The request ▸ Format the lines below as a two-column CSV with the headers field and value, one row per line. Put the line's text in one quoted field and its answer in the other, changing any line breaks to spaces and omitting the pictures.

[start Supplied information]

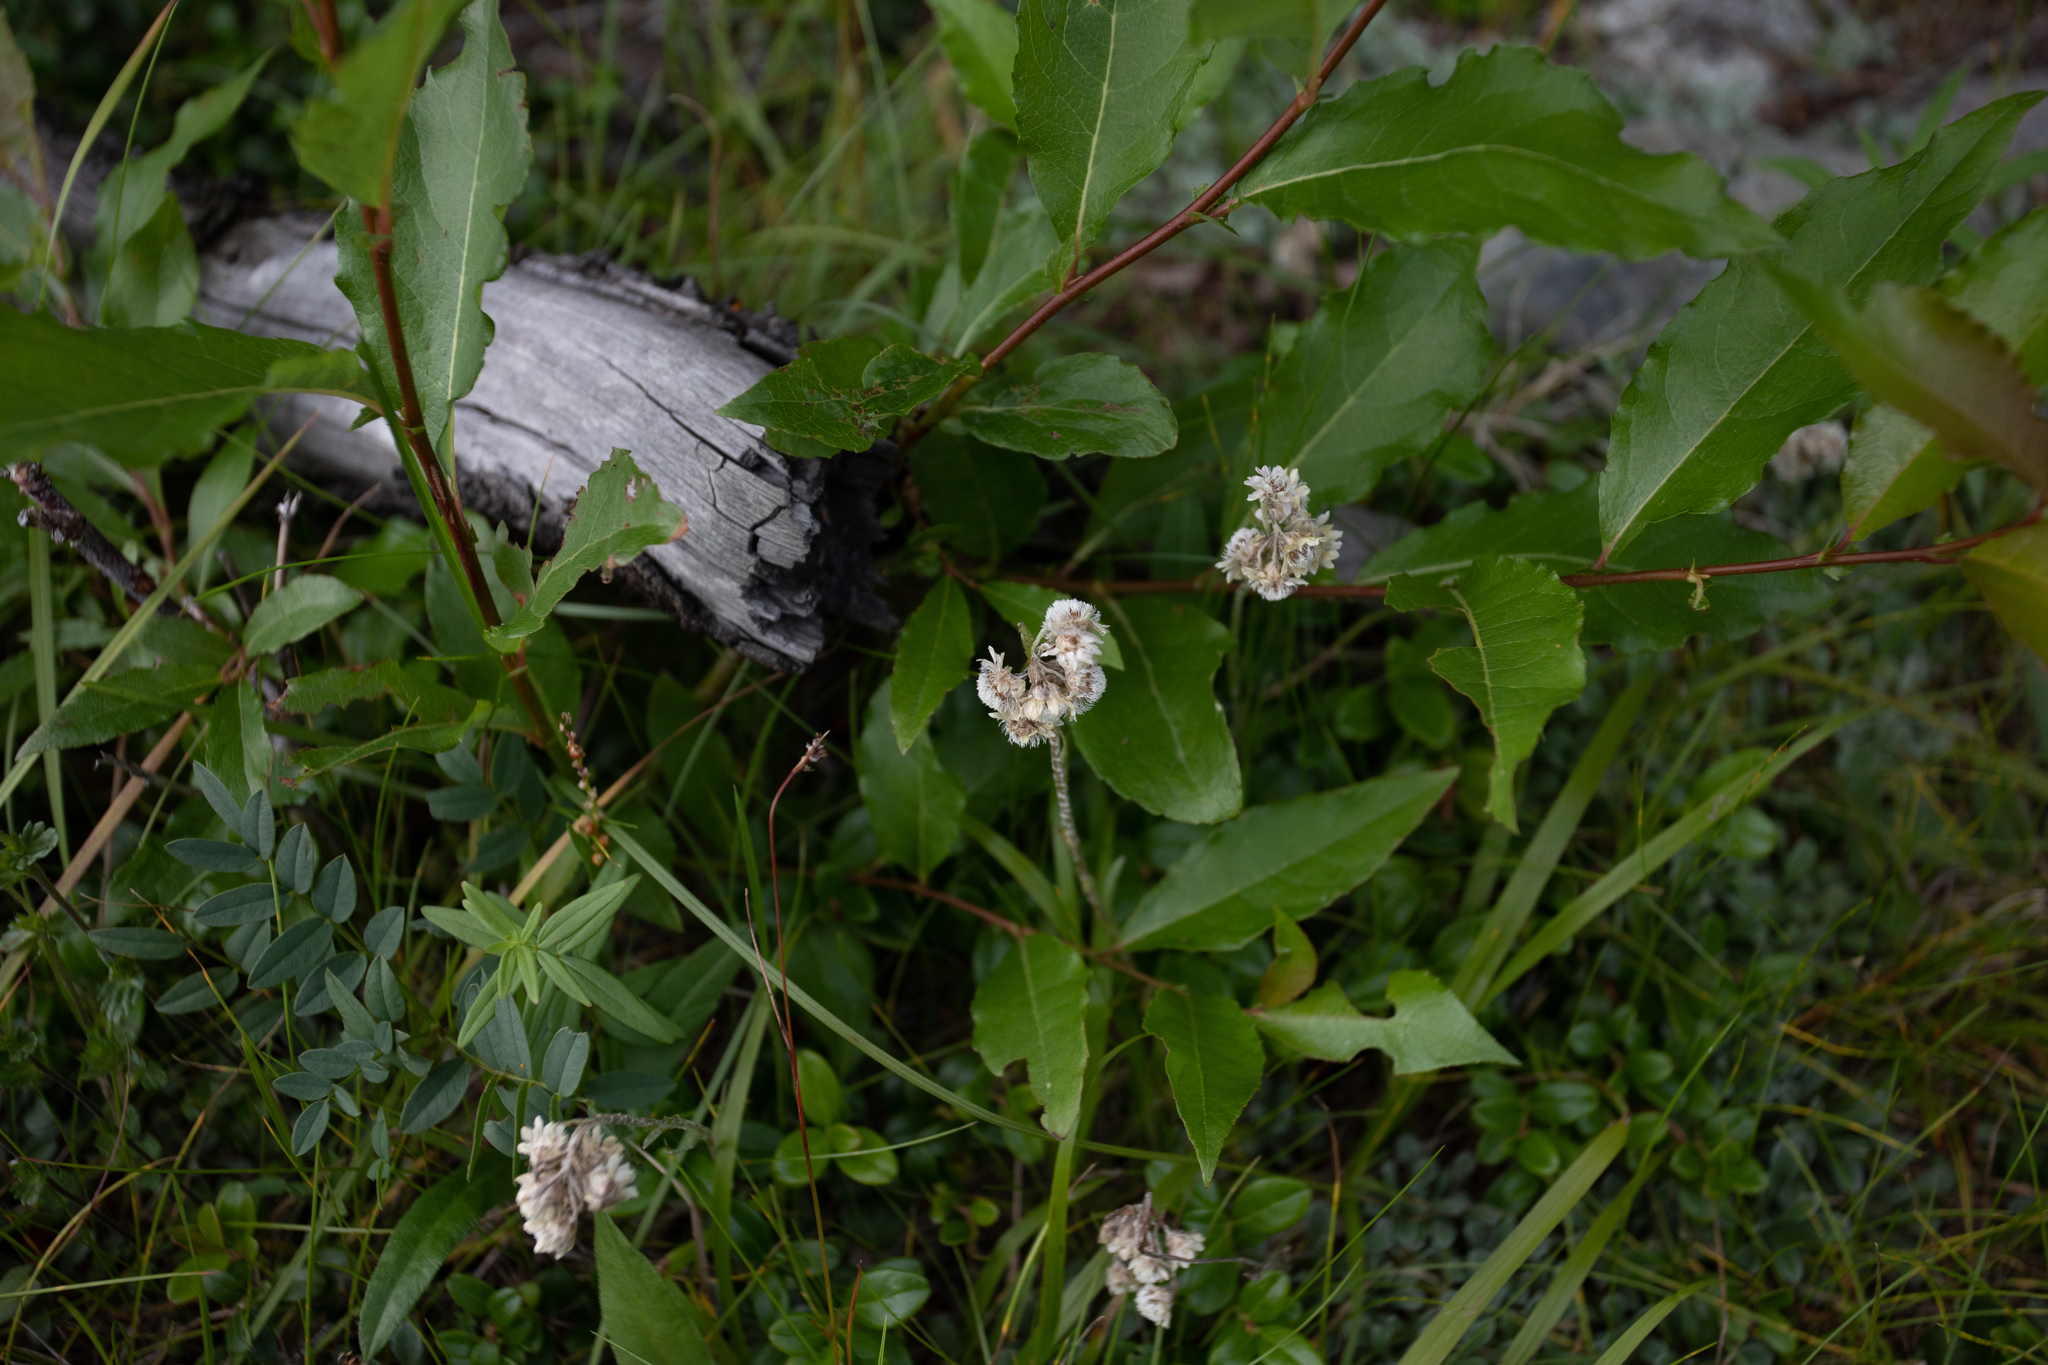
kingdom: Plantae
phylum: Tracheophyta
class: Magnoliopsida
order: Asterales
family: Asteraceae
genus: Antennaria
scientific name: Antennaria dioica
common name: Mountain everlasting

[end Supplied information]

Task solution ▸
field,value
"kingdom:","Plantae"
"phylum:","Tracheophyta"
"class:","Magnoliopsida"
"order:","Asterales"
"family:","Asteraceae"
"genus:","Antennaria"
"scientific name:","Antennaria dioica"
"common name:","Mountain everlasting"